Reasons for Higher AI Emissions
- Data Processing: AI models process significantly more data than a simple search query, requiring more electrical signals for processing, storing, and retrieving data.
- Heat Generation: The intensive processing work generates more heat, necessitating enhanced cooling solutions in data centres, such as more robust air conditioning systems.
Global Impact and Projections
- Rising Energy Demand: Data centres currently account for about 1% to 1.3% of global electricity demand.

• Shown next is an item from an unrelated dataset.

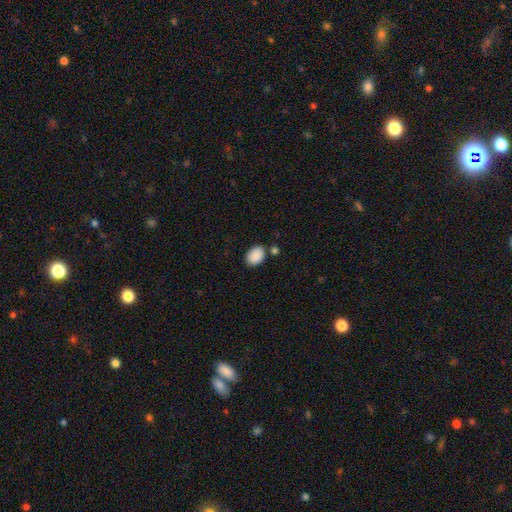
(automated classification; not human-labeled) Morphology: type=smooth (90%); roundness=in between (84%); merging=none (77%).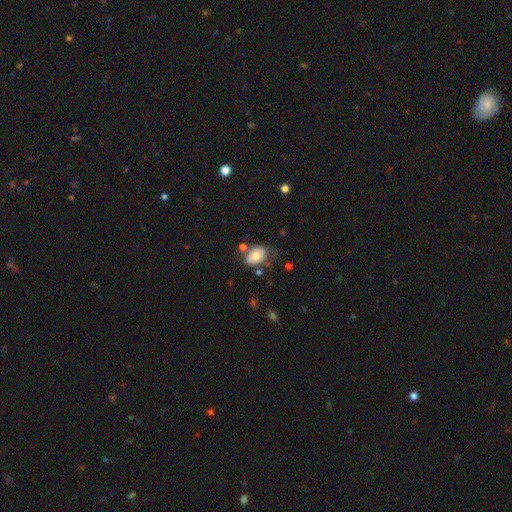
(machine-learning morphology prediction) smooth-or-featured: smooth: 67% | featured or disk: 25% | star or artifact: 7%
  how-rounded: in between: 83% | round: 16% | cigar-shaped: 1%
  merging: none: 48% | minor disturbance: 26% | major disturbance: 14% | merger: 12%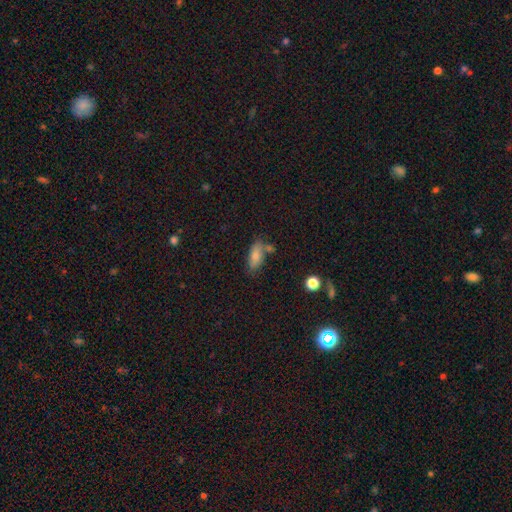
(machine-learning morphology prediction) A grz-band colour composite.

Projections by the International Energy Agency (IEA) suggest this could double to between 1.5% and 3% by 2026.
- Comparison with Electric Vehicles: Despite the increasing number of electric vehicles, their global electricity consumption is about 0.5%, significantly less than that of data centres.
Regional Data Center Electricity Consumption
- Ireland: Due to favourable tax breaks and incentives, Ireland hosts a large number of data centres, consuming 18% of the national electricity demand.
- United States: In the U.S., data centres consume between 1.3% and 4.5% of the national electricity demand.
- India: Specific figures for India were not provided, but the country is expected to see a rapid increase in data centre activities and AI deployment.
Environmental Impact in India
- The environmental toll of AI and data centres in India, is not only the increased electricity consumption but also the heightened demand for water resources.
- The data centre serving OpenAI’s GPT-4 model in Iowa, U.S., reportedly consumed 6% of the local district’s water supply in July 2022.
- India is on the brink of widespread AI adoption, which necessitates strategic planning to minimise environmental impacts and enhance efficiency in data centre operations.
Future Outlook
A study by the Boston Consulting Group posited that AI could lead to a 5-10% reduction in global emissions by 2030 by optimising corporate and industrial processes to eliminate waste and inefficiencies. This could also generate significant economic value, estimated between $1.3 trillion and $2.6 trillion.
Examples, Case Studies and Data
- Severity of Climate Change (GS 3): WHO estimates 2,50,000 additional deaths per year (2030-2050) due to malnutrition, malaria, diarrhoea, and heat stress.
- Direct health costs: $2-4 billion per year by 2030.
- Vulnerable regions: Developing countries with weak health infrastructure.
- India: A study by SRIHER indicates extreme heat doubles the risk of stillbirth and miscarriage for pregnant women.